We must make it easy for employers to engage with schools.  In many countries, intermediary organisations – especially where they are overseen by organisations that represent schools, employers and people in work help to make engagement happen.  The biggest challenge is identifying people in a community willing to consider helping a local school.  Working through existing organisation structures such as professional bodies and trade unions aids the process.  Ultimately however, it is important that schools stay in the driving seat.  They are closest to the students and best understand their needs.  They are uniquely placed to understand make sure that the right students engage in the right activities at the right time.  Effective employer engagement should not suggest any failing of the education system but will act to enrich and enhance it by providing additional resource.
 
And what actions correspond to families to help adolescents to reflect, explore and experience the world of work?

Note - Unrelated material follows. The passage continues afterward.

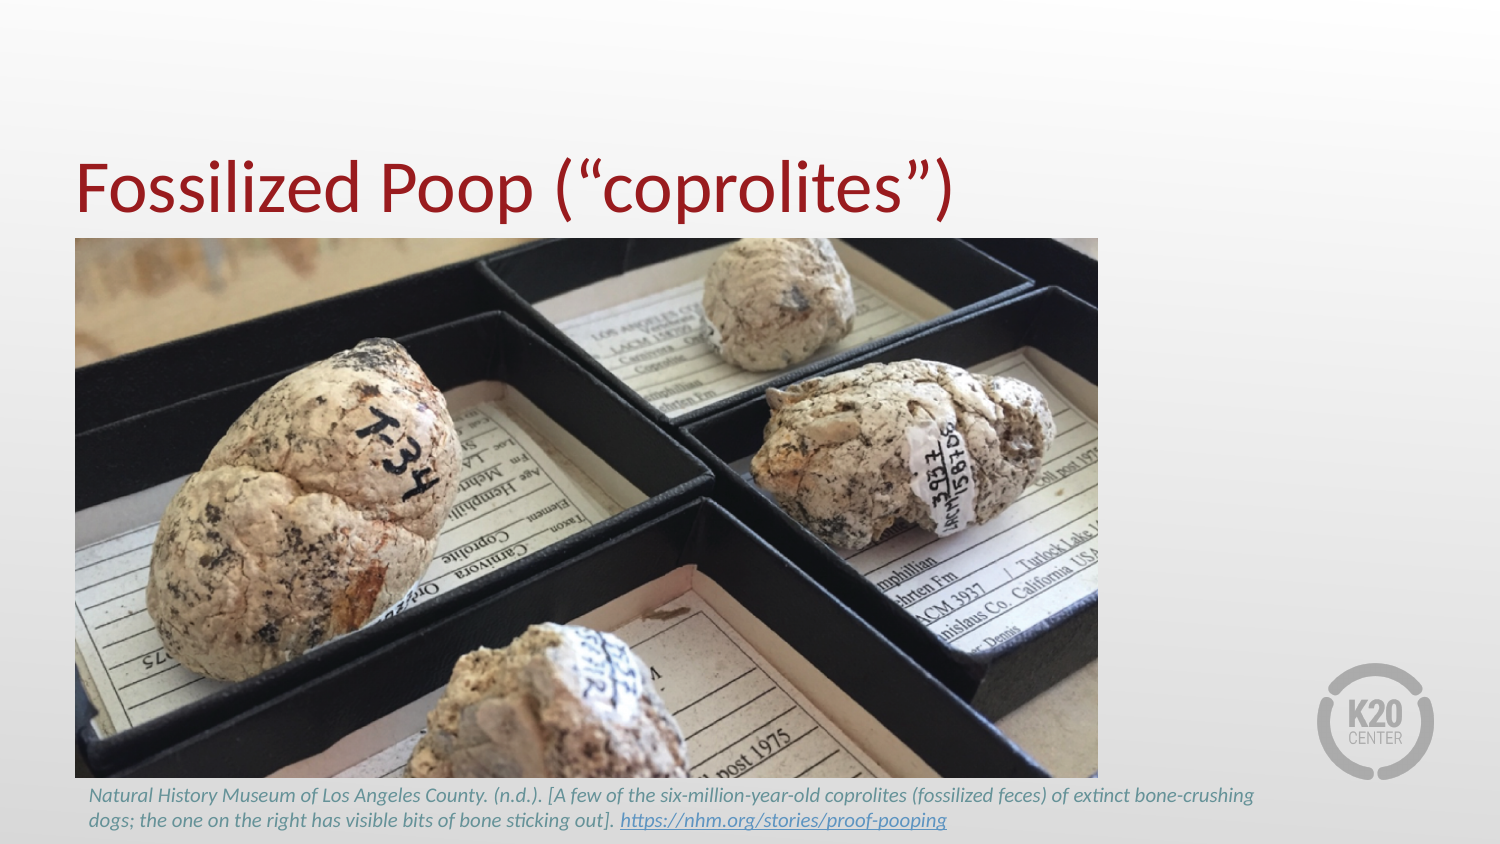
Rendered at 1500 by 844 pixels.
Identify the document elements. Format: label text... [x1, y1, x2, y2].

One of the most interesting findings from the OECD study relates to career conversations.  We find that students who say that they talk to teacher, friends, and family members about jobs they are interested in do better later on in adult work.  Two things could be happening here.  On the one hand students could be gaining access to new information that proves useful to their progression.  This may happen, but it may be more likely that a second factor applies.  Students who engage in such conversations show that they are actively exploring potential futures in employment.  Here families are very important in encouraging a culture of curiosity. Families will vary considerably in the extent to which they have access to specialist knowledge directly or through their social contacts.  Where they can help in this way, it will be of real benefit to help students exploring potential futures for themselves.
 
However, not all families will be able to help in such ways.  Therefore schools are so important.  They are the democratic, public institution that allows all students to explore and experience possible futures in employment in a supported environment.  Schools can draw on parental support by bringing parents into school to talk about their jobs and careers and encouraging wider support for students through activities like job shadowing or interview practice.  Here it is important to value the range of occupations that parents undertake.  Relying on parents alone however runs risk as schools can often draw students from relatively distinct social groups and effective guidance will attempt to broaden aspirations and interest.
 
Which countries do you consider are referents in the field of career guidance and that value the evaluation of their career guidance programs to improve them?
 
Because of the limitations of the data – by no means did every longitudinal survey asked all the questions that we were interested in – it is impossible to provide a full comparison of countries.  However, one country did stand out: Canada.  The Canadian longitudinal survey that we looked at asked 15-year-olds a very wide range of questions about their participation in career guidance, their experiences in workplaces and what they were thinking about their potential futures in work – and routinely these aspects of teenage lives could be linked to better employment outcomes ten or fifteen years later.  As with all longitudinal datasets, inevitably the data from Canada is old.  The students we looked at were 15 in the year 2000.
 
Canada is not alone in promoting a highly professional workforce in career guidance.  Well-trained guidance counsellors have a vital role to play in the lives of young people through their direct interactions with students and by creating programmes that allow them to imagine and prepare for future lives.  Here, a culture of experimentation and constant evaluation is as valuable as it is on other school disciplines.  In this way, counsellors are well placed to build upon a growing body of international research that highlights the critical importance of their profession.